Özgür Uçkan ve Bir Aktivist Entelektüelin Ölümü

Özgür internet mücadelesinin öncülerinden Özgür Uçkan hayatını kaybetti…

ASLI TUNÇ

12.07.2015

Özgür Uçkan’ı kaybettik. İnternet dünyasına yapılan tüm baskılara karşı inatla ve korkusuzca mücadele eden bir avuç aydından biriydi o. Bunu da ülkemizdeki sığ düşünce iklimine inat etkileyici bir bilgi birikimi ve zihinsel derinlikle yaptı yıllarca. Kimi zaman içinde bulunduğumuz cehalete haklı olarak öfkelenir, hırçınlaşırdı ancak asla yılgınlığa düşmezdi. Pırıl pırıl beyni ile aydınlık fikirlerini hep paylaşmaya hazır oldu, hem sayısız panelde, toplantıda, TV programlarında hem de sanal alemde. Sözünü sakınmazdı Uçkan. Kelimeleri öyle eğip bükmez, acı gerçekleri şekere bulamazdı. İnternet sansürüne her platformda savaş açmıştı. Bu gözü pek tavrı sayesinde etrafında her daim bir genç hayran kitlesi oluşmuştu. Onu gerçek hayatta tanımayanlar bile sanal alemdeki varlığını ve sağlam duruşunu bilirler ve ona saygı duyarlardı.
 
Ortak çalışma alanlarımız sayesinde yaşamlarımız sayısız kereler kesişti Özgür Uçkan’la. Ortak dostlarımız, öğrencilerimiz oldu. Birlikte panellere, konferanslara, programlara gittik.
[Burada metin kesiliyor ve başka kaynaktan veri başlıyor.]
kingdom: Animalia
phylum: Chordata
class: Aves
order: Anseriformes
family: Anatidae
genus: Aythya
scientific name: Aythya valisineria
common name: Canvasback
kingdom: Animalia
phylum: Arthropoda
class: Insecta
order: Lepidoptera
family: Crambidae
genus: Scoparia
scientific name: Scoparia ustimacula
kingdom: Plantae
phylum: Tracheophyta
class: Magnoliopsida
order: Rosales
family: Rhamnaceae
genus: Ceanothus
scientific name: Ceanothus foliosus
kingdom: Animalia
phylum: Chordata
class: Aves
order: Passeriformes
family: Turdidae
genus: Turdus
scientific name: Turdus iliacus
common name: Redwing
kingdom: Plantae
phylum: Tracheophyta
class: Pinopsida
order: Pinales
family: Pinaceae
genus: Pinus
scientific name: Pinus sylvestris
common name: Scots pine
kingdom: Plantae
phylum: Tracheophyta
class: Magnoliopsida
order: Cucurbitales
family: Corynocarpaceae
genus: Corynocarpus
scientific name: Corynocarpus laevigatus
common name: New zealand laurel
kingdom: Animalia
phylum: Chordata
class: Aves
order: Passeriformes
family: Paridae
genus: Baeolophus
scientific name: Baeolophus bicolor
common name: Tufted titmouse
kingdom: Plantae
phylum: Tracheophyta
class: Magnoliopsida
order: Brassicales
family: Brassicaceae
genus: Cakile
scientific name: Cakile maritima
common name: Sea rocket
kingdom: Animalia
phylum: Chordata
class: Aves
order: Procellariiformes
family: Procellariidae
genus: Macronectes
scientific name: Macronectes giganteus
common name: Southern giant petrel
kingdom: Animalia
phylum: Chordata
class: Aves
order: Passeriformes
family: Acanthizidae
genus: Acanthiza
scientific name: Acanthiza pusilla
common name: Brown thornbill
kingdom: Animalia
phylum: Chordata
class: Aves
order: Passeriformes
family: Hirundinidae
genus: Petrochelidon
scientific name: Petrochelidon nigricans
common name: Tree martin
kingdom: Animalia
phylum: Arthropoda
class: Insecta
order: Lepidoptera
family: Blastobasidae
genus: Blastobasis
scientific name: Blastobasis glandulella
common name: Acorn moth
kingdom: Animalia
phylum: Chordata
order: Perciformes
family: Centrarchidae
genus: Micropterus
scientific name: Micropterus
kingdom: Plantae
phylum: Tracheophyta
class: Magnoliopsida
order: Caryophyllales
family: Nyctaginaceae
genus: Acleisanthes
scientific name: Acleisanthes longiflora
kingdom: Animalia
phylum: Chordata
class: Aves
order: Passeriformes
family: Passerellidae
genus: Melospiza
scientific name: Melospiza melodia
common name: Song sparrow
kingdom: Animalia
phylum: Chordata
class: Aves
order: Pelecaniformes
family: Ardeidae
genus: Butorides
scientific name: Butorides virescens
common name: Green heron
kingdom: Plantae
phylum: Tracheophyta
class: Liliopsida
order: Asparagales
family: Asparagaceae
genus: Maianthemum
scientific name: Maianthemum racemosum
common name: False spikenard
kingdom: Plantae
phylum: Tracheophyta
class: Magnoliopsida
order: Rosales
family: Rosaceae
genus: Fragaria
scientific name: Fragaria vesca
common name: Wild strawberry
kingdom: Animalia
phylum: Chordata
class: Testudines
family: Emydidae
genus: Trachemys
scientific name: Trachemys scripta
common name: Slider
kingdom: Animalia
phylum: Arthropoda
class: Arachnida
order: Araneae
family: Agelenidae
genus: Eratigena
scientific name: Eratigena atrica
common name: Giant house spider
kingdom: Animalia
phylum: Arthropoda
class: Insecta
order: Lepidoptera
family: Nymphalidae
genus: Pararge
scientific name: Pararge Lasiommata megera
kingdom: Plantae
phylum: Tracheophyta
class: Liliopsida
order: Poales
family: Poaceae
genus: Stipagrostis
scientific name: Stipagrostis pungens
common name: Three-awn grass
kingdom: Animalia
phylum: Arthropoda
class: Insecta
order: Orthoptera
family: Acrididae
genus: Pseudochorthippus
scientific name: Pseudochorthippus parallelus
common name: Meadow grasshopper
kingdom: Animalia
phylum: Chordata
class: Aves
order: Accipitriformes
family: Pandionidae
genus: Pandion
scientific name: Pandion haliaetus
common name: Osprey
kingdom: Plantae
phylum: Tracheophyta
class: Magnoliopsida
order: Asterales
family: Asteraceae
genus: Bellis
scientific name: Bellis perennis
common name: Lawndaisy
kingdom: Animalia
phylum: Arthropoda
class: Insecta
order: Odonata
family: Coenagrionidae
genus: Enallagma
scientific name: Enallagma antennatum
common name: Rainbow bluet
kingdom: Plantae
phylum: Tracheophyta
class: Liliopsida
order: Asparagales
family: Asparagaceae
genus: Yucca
Her sohbetimizde bana heyecanla o elinden düşürmediği i-pad’ınden yeni bir teknolojik gelişmeyi ya da yeni bir makaleyi gösterirken hatırlıyorum onu. Bu coğrafyada çok az insanda gördüğüm o entelektüel merakı ve onu heyecanla paylaşmasını düşündüğümde yokluğu daha da derinleşiyor.
 
Özgür Uçkan’ın bu toplumdaki duruşu bana bir aydının otoriteye nasıl kafa tutması gerektiği üzerine tekrar okumaya itti.  19. Yüzyıl Amerikan felsefecisi, yazar ve şairi Ralph Waldo Emerson’a çıkıverdi yolum. “Amerikan Akademisyeni” (The American Scholar) adlı makalesinde bir entelektüelin işlevini anlatır Emerson. Aydının dünyasının kitaplarla sınırlı olmaması gerektiği, en önemli misyonunun eylem olduğunu, eylemsizliğin ise korkaklıkla eşdeğer olduğunu yazdığı satırlar nasıl da uyuyor Uçkan’a. Sartre, “entelektüel sorumluluk eylem odaklıdır” der. Ve kuşkusuz Edward Said, “Entelektüelin Temsilleri” (Representations of the Intellectual) adlı kitabında entelektüelin misyonunun sürekli statükoyu rahatsız etmek olduğuna vurgu yapar.
 
Özgür Uçkan derinliği, inatçılığı, bitmek tükenmek bilmeyen enerjisi ile yıllardır tartışılan, entelektüelin aynı zamanda eylem insanı olma tanımına birebir uymakta. Uçkan için internet bir haktır ve bunun pazarlığı yapılamaz. Bunun için mücadele veren yapılanmalara, gruplara ve sivil toplum örgütlerine hep destek vermiştir. Sadece makaleleriyle, kişisel bloğuyla, konuşmalarıyla değil sansür karşısındaki her sokak eyleminde ve protestoda da yer almıştır.
 
Bundan iki yıl önce ünlü haktivist örgüt Redhack’i anlatan belgesel “RED”de (https://www.youtube.com/watch?v=nf-24WuN–Y) son dönemde yapılan sansürlemeleri, tüm dünyadaki gözetim kültürünü, hükümetlerin internet üzerinden örgütlenmelerden nasıl ölesiye korktuklarını tane tane, vurucu bir şekilde anlatmıştı Uçkan. Bununla da kalmamış haktivist geleneğin politik- ekonomisini,  felsefesini ve bu hareketin nereye evrildiğini de açıklamıştı.  Belgeselin galasında film bitip ışıklar yandığında, arkamda oturan izleyenlerin sözleri hala kulaklarımda: “Keşke sadece Özgür hocayı konuştursalarmış filmde.  O konuşunca kafamda her şey aydınlandı.” Pek çok genç de o gün sanal ortamda hayranlıkla izlediği kişiyi ekranda görmüşlerdi.
 
Sevgili Özgür, mücadelen artık gençlerde. Rahat uyu.